外為市場で160円台に下落進行
4月29日のニューヨーク外国為替市場で、円は対ドルで値を下げ、一時1ドル=160円台に達した。160円台に到達するのは約1カ月ぶりで、為替市場では心理的節目を再び突破した動きとして注目された。
この日の取引では、円は一時160円20銭前後まで下落し、3月末以来の安値水準となった。ドル指数も上昇し、主要通貨に対してドルが買われる流れが広がった。
日銀判断が円安圧力の一因に
円安の背景には、日本銀行の金融政策を巡る判断が影響している。直近の金融政策決定会合では政策金利が据え置かれ、判断には複数の意見が分かれる結果となった。

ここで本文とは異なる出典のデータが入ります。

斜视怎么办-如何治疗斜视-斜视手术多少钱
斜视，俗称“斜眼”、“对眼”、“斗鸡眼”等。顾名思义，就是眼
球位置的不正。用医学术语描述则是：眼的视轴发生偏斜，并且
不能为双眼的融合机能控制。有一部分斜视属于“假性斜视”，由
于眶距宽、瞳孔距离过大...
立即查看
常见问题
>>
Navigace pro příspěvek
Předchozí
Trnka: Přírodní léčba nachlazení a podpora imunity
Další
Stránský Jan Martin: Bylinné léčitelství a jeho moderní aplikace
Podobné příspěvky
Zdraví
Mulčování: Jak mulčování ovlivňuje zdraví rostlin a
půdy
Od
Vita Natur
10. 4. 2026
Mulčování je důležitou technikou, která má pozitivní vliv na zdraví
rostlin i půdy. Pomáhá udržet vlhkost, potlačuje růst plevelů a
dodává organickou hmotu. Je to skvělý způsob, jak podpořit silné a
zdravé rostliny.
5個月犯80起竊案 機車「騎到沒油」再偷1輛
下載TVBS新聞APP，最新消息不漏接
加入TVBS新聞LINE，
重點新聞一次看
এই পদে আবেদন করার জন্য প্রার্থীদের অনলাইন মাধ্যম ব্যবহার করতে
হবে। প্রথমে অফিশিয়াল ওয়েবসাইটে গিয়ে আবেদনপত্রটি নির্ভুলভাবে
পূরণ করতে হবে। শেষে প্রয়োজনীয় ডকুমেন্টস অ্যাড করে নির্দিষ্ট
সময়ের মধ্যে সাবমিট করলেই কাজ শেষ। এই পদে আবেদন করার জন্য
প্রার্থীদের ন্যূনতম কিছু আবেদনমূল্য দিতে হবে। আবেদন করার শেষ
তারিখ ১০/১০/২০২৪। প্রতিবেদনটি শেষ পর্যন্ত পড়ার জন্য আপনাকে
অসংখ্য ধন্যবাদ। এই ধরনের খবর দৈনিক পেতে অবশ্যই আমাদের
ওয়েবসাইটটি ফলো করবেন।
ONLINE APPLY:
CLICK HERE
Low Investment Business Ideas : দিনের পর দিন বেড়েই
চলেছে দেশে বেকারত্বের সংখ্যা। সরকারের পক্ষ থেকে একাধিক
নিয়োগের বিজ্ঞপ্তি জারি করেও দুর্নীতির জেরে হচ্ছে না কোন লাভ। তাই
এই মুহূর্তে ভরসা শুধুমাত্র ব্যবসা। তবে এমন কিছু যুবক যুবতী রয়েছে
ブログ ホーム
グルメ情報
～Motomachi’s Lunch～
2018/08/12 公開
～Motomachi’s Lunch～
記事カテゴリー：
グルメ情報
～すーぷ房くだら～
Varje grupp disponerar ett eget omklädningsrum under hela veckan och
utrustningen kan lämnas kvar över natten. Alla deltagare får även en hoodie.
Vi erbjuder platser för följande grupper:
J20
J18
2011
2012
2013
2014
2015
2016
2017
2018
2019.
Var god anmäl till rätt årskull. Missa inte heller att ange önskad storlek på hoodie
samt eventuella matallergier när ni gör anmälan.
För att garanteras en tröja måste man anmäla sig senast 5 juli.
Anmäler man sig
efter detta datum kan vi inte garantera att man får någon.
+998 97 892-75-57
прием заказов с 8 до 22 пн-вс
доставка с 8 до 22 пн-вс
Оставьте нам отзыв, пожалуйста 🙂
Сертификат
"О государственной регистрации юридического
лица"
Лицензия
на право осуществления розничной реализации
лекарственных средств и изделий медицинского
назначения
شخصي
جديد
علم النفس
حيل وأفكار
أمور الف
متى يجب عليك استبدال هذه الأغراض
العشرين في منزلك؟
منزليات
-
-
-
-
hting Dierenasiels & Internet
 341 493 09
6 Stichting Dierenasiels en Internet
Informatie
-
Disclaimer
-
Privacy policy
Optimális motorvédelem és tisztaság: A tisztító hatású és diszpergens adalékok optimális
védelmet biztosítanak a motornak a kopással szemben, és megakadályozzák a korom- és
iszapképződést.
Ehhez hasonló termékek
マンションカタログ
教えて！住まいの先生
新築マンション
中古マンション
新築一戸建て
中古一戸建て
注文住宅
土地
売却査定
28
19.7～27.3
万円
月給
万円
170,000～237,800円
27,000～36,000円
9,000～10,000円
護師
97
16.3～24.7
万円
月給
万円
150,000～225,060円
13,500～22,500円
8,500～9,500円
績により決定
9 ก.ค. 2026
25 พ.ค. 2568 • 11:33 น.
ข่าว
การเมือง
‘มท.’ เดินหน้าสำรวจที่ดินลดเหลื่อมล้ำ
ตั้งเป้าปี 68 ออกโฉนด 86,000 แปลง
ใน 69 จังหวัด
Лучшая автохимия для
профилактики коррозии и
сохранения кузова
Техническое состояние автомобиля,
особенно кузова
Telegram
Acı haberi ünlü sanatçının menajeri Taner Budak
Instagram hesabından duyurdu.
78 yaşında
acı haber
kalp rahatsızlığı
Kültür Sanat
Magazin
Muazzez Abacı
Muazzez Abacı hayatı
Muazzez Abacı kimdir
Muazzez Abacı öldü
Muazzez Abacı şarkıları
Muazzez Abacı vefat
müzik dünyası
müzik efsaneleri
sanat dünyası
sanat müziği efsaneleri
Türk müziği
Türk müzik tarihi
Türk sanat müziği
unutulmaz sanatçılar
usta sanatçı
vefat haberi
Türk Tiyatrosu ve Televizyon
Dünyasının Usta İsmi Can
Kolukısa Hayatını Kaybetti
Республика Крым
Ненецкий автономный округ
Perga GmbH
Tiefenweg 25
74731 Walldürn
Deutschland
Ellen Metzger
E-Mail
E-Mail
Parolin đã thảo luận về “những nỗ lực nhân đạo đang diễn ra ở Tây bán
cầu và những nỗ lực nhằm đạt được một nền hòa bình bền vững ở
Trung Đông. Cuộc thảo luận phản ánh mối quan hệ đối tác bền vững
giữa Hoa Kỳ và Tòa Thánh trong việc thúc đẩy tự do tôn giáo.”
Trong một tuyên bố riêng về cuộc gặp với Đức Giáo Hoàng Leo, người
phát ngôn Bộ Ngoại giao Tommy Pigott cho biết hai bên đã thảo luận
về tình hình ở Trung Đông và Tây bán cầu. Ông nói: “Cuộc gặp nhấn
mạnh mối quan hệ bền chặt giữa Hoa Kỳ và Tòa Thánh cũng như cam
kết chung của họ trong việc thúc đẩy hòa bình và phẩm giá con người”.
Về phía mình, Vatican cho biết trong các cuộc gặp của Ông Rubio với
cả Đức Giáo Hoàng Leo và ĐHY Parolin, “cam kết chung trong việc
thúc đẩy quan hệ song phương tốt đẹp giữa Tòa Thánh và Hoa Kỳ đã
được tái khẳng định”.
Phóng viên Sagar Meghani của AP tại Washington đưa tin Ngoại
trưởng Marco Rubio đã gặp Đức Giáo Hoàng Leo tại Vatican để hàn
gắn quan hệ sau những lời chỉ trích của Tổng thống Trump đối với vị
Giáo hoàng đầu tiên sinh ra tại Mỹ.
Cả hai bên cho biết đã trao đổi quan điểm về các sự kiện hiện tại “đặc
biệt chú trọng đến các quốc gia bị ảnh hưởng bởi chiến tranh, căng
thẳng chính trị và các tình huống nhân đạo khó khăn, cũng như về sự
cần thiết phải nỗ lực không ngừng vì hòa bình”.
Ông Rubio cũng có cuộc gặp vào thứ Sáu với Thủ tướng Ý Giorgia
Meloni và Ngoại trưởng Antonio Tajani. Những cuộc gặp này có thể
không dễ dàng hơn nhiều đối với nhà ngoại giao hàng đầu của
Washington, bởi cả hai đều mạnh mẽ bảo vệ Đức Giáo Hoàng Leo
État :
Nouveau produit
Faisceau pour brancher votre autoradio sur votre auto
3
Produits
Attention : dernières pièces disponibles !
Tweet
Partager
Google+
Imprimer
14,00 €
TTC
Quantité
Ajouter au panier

植田和男総裁は利上げ時期について具体的な方向を示さず、市場では政策の先行きが見えにくいとの見方が広がった。この結果、金融引き締めへの期待が弱まり、円売りが進む一因となった。
米経済と金利差がドル買い誘発
米国側の経済状況も円安を後押しした。住宅着工件数などの経済指標が堅調だったことを受けて米長期金利が上昇し、日米の金利差拡大を意識したドル買いの動きが強まった。
こうした金利差の拡大は、資金が利回りの高いドルへ移動する要因となる。為替市場ではドルを買い、円を売る動きが優勢となり、相場の下落基調を強めた。
中東情勢と原油高が市場に影響
中東地域の緊張も為替動向に影響を与えている。ホルムズ海峡周辺を巡る米国とイランの対立が続き、原油価格が高止まりする状況が続いている。
エネルギー価格の上昇はインフレ圧力を高める要因となり、日本経済への影響が意識されやすい。さらに、国際情勢の不透明感が高まる局面では、安全資産とされるドルが選好されやすく、円売りの流れを後押しした。
為替当局の対応姿勢に市場の関心集中
円相場が160円台に入ったことで、政府・日銀による市場介入への警戒感が再び強まっている。2024年にも同水準付近で為替介入が実施された経緯があり、市場では当局の対応が注視されている。
財務相は大型連休期間中も為替の動向を継続的に監視する姿勢を示し、必要に応じた措置の可能性に言及した。現在の相場水準は過去の最安値に近づいており、次の節目として161円台後半が強く意識されている。